Pigs were never so plentiful in the islands as to be common food. Dogs, on the other hand,were. These were a special breed, kept solely for eating. The race has died out completely and no one knows what they looked like (emphasis my own. Then what about these Wikipedia images?) They were small and pretty, says Bougainville (this could refer to Louis Antoine de Bougainville a French navigator,explorer and military commander, 1729-1811 ) and , according to Forster, ( I do not know the identity of this person) very stupid; the most dull animals imaginable. They do not seem to have the least advantage in point of sagacity over our sheep, which are commonly made the emblems of silliness...It is odd, but no pictorial representation of these dogs exist.They varied a good deal in size, ranging from that of a lap-dog to a  large spaniel.
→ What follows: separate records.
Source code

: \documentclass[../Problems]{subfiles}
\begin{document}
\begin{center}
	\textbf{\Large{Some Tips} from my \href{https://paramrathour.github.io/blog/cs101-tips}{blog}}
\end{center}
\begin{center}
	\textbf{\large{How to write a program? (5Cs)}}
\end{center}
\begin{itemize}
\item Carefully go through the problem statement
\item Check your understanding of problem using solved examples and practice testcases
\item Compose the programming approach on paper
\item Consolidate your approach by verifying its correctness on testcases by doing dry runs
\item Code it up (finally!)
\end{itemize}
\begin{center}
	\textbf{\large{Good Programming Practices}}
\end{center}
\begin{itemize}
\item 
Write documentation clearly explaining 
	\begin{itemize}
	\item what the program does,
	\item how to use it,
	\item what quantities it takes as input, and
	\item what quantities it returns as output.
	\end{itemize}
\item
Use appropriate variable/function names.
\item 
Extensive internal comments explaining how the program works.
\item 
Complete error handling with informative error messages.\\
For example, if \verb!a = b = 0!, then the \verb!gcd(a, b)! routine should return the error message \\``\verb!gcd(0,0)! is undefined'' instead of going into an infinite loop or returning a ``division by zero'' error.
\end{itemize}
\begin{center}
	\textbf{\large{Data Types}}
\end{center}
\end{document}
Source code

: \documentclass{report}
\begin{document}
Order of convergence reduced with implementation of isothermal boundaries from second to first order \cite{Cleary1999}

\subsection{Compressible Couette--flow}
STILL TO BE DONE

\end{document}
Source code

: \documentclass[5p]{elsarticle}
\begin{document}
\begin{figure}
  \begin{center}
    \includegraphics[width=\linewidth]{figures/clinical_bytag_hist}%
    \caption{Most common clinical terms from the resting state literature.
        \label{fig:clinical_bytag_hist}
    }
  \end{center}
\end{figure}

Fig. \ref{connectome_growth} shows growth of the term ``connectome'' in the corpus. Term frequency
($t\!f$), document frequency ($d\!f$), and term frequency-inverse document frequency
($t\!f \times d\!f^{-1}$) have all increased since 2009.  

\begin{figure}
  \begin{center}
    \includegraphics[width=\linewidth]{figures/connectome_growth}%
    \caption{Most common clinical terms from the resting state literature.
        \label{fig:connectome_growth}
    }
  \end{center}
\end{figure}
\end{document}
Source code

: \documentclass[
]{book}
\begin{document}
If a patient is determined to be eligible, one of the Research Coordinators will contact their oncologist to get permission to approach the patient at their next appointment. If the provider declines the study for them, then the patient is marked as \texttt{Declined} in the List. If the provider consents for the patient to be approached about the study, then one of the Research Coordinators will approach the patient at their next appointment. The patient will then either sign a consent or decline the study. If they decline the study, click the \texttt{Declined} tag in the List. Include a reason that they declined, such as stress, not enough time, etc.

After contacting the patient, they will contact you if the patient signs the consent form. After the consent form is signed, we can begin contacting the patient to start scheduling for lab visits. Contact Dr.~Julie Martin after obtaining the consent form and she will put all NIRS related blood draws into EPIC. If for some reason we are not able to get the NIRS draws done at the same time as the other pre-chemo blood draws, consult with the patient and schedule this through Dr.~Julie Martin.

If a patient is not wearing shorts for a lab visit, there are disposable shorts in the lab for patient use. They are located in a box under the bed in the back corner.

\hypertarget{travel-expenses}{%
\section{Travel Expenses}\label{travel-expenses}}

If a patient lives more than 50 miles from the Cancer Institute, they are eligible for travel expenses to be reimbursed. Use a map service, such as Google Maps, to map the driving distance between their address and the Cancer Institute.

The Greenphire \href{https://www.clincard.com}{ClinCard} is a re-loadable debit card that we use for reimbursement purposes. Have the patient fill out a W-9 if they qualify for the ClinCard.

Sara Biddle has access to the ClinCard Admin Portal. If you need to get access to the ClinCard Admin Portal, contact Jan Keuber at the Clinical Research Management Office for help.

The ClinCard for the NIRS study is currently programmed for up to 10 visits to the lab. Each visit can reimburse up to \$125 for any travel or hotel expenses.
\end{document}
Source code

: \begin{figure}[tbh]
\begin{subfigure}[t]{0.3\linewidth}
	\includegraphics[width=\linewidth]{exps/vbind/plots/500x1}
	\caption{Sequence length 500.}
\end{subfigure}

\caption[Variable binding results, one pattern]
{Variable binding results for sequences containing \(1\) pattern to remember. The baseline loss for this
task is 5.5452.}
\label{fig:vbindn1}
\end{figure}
Their heads were broad and their snouts pointed, the eyes were very small, ears upright and their rather long and wiry hair of different colours , mostly white or brown. `They seldom if ever barked but howled sometimes, and were shy of strangers to a degree of aversion." I found an interesting snippet in the Evening Tribune (San Diego) of  July 18th 1929 that Cook,in his description of Tahiti in 1769, mentions that the dogs of Tahiti were strict vegetarians.Cook visited Tahiti on many occasions, his visit in 1769 was the one where he observed the transition of the planet Venus.